BEGIN The data

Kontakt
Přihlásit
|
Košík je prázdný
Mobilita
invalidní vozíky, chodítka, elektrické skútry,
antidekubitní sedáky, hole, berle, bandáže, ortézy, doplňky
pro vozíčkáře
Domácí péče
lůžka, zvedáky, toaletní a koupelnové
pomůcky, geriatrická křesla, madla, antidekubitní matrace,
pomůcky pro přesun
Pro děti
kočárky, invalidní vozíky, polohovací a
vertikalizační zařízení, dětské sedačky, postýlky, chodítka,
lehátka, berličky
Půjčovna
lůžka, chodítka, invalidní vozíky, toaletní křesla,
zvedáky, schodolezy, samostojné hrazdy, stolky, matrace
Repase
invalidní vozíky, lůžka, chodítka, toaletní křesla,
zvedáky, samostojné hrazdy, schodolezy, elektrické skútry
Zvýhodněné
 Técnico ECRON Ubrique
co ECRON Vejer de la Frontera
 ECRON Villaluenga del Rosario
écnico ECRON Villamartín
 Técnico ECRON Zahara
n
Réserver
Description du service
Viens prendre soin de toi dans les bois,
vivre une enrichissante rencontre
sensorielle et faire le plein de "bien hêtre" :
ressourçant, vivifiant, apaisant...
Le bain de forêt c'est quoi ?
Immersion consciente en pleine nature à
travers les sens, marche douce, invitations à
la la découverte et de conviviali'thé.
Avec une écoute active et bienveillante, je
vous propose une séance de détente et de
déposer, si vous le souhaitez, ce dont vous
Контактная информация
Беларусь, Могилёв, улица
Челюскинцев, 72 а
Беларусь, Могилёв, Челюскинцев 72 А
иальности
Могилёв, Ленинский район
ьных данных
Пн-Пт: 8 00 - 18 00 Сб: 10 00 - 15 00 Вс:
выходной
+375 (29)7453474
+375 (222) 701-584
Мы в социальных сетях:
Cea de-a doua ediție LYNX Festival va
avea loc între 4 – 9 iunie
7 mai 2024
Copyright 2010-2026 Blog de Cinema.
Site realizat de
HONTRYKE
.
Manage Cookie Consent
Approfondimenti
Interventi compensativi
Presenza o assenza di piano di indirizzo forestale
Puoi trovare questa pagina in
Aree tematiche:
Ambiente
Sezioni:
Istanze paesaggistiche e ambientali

END The data

Description of the task. Lines after the one containing "co ECRON Vejer de la Frontera" are left out; every line from the start of the entries through that line is restated word for word.

Task result.
Kontakt
Přihlásit
|
Košík je prázdný
Mobilita
invalidní vozíky, chodítka, elektrické skútry,
antidekubitní sedáky, hole, berle, bandáže, ortézy, doplňky
pro vozíčkáře
Domácí péče
lůžka, zvedáky, toaletní a koupelnové
pomůcky, geriatrická křesla, madla, antidekubitní matrace,
pomůcky pro přesun
Pro děti
kočárky, invalidní vozíky, polohovací a
vertikalizační zařízení, dětské sedačky, postýlky, chodítka,
lehátka, berličky
Půjčovna
lůžka, chodítka, invalidní vozíky, toaletní křesla,
zvedáky, schodolezy, samostojné hrazdy, stolky, matrace
Repase
invalidní vozíky, lůžka, chodítka, toaletní křesla,
zvedáky, samostojné hrazdy, schodolezy, elektrické skútry
Zvýhodněné
 Técnico ECRON Ubrique
co ECRON Vejer de la Frontera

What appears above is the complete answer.